22 agosto 2017

TIA BENEDITA E OS PARDAIS


Maria Amélia Mano

Poesia é voar fora da asa.

Prestar atenção ao movimento do mundo é também ver alguns pontos se unirem. Pontos que nem sempre se parecem. Parecem distantes. Desaparecem e reaparecem em memória que assalta, de surpresa, feito pisca-pisca, pirilampo, essas estrelas que caem e fazemos pedidos. Eu mulher cheia de desejos e sempre tentando lembrar qual o mais urgente, o mais especial para pedir.

E esse mundo se move em viagens por terra, ar e lembrança.

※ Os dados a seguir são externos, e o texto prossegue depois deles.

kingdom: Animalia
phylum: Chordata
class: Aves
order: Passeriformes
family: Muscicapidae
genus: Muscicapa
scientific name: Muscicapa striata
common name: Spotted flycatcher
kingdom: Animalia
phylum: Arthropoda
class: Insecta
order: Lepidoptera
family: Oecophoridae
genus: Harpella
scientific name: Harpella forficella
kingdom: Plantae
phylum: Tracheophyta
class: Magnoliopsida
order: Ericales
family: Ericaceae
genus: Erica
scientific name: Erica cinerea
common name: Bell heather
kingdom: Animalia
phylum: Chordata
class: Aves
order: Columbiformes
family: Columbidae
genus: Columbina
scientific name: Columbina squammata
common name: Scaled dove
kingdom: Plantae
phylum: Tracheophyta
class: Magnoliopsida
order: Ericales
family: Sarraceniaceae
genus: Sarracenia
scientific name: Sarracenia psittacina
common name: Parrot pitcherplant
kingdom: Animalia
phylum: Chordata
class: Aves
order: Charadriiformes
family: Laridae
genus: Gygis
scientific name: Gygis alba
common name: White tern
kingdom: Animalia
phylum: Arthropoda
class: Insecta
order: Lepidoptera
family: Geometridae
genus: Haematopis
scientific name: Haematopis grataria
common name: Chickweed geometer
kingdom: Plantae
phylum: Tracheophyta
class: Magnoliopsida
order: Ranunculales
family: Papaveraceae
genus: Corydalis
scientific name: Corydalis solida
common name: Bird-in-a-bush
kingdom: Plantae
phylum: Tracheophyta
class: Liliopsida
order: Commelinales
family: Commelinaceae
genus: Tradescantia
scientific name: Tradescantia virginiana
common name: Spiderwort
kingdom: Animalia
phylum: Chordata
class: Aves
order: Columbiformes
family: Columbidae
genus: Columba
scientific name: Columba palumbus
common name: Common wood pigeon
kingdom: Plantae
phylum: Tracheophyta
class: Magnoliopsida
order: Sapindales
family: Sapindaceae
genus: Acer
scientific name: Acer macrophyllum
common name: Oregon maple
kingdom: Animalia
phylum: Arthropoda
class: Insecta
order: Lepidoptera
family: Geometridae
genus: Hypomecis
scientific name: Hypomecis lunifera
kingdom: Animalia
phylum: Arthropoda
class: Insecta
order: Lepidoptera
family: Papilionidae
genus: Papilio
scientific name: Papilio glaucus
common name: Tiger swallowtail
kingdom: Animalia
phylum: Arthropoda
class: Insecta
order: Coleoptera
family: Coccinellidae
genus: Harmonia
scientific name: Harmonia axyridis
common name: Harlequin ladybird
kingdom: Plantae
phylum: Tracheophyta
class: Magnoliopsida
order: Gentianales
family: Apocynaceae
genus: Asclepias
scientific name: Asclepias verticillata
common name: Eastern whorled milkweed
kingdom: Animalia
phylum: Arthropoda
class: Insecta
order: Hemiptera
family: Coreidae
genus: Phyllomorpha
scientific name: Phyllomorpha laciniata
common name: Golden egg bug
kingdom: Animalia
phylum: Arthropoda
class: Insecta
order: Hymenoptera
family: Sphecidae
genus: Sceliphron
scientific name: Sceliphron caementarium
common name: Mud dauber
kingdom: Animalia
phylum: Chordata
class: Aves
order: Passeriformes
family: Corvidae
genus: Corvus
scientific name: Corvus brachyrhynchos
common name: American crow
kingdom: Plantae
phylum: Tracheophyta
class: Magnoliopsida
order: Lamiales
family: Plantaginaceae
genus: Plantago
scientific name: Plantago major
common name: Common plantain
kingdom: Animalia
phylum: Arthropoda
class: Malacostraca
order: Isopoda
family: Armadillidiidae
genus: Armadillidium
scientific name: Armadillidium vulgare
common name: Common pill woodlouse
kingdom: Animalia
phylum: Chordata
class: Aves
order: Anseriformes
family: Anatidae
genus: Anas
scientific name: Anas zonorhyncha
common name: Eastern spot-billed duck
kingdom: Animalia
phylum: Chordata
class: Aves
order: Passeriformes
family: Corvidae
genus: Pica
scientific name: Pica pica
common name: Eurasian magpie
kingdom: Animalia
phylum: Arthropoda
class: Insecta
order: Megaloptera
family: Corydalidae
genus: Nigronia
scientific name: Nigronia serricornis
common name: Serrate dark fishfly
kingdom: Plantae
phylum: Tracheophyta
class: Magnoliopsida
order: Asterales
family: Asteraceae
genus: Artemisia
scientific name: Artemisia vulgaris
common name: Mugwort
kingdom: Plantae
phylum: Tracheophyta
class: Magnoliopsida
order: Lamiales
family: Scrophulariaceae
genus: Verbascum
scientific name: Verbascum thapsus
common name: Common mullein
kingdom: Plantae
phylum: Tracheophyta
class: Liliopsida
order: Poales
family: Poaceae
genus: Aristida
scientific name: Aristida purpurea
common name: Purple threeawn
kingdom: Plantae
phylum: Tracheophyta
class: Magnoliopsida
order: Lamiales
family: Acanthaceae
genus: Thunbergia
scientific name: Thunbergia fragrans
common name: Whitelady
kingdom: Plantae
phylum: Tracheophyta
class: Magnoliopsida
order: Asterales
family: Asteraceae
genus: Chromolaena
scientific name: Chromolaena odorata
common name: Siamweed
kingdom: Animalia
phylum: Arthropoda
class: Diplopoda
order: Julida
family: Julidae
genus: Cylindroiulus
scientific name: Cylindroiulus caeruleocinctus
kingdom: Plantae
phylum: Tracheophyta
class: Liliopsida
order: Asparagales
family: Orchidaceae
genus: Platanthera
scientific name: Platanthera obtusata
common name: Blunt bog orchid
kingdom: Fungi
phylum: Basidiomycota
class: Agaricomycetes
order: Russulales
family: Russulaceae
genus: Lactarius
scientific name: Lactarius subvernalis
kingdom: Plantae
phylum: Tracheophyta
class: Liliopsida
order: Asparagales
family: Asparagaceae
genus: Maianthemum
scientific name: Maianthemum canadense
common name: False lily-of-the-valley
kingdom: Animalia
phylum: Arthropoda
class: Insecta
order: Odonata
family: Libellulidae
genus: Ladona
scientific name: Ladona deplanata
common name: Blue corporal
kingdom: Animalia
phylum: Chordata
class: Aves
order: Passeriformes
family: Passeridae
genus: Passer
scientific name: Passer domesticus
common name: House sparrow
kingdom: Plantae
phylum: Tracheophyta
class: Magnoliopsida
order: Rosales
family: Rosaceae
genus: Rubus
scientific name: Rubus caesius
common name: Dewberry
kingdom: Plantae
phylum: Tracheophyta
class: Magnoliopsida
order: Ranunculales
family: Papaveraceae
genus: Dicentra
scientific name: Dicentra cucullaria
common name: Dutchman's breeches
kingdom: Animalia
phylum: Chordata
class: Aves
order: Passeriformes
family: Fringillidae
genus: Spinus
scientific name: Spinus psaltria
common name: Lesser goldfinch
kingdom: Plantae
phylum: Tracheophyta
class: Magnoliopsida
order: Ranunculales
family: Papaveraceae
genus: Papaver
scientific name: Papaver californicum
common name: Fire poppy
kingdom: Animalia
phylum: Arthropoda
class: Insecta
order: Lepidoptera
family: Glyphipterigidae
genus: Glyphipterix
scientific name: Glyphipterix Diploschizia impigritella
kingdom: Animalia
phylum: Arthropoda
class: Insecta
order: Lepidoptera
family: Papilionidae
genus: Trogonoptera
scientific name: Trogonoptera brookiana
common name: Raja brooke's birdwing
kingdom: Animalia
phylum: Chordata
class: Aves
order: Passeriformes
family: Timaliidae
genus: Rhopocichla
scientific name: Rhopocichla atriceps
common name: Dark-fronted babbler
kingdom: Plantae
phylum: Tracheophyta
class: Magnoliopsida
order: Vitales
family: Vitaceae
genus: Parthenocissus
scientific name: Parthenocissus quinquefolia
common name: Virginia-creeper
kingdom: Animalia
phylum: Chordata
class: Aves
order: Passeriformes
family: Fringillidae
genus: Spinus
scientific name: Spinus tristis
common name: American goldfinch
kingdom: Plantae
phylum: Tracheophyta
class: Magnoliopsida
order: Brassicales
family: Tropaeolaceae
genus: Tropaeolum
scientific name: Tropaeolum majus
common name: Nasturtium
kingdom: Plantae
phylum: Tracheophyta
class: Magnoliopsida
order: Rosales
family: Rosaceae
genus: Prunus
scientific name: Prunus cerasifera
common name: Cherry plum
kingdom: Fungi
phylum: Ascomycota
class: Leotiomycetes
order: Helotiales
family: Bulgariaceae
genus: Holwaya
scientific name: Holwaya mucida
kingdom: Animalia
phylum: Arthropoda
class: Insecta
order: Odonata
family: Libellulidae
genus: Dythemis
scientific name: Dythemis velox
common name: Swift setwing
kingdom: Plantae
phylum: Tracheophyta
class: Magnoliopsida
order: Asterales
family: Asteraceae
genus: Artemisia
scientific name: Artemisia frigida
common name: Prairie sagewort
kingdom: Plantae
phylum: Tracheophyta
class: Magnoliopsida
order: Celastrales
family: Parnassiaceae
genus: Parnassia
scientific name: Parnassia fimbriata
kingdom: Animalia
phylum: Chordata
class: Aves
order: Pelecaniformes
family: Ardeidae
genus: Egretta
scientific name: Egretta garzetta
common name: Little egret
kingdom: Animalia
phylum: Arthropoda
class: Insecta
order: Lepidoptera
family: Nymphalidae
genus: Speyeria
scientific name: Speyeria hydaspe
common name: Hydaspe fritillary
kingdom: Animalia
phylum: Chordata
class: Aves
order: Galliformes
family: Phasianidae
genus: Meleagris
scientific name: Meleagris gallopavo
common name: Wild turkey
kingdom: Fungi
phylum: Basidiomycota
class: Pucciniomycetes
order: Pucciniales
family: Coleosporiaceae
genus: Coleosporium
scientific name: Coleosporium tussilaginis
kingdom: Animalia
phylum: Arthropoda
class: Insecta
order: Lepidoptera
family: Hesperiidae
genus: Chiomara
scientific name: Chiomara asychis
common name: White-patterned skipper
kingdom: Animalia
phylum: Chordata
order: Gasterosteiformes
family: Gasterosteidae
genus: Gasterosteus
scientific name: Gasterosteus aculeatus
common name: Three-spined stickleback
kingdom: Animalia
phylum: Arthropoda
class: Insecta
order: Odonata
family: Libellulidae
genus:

Aventura no ar. Asa de avião com escrita inusitada: “não pise”. Jamais pensei que alguém poderia pisar na asa. Lembrei o poeta. Caminhar na asa de um pássaro, quem sabe. A gente ser pequeno que nem os soldadinhos, os brinquedinhos, as miniaturas e sair voando em asa, segurando em penugens, lanugens amorosas.

            Aventura na terra. Placa na estrada: velocidade controlada por pardais. Chamam pardais os radares eletrônicos que identificam as velocidades dos carros. Mas eu novamente penso no poeta. Um pássaro a nos espiar e controlar. Percebo que os pontos-pirilampos se unem e quem fia, desfia a ponte entre pássaros é a poesia.

Aventura de infância: lembranças. Amigo que conheci menina aparece em conversa de mensagem de telefone. A mãe dele foi minha professora. Lembro da escrita a giz no quadro: o pardal voa. O pardal que nos olha na viagem. O pardal que, pequena, viajo na asa. E os pontos-pirilampos que unem os pássaros são feitos da ternura que sempre fica do que de lindo vivemos.

E esse mundo se move em viagens por dentro de nós, caminhos da alma.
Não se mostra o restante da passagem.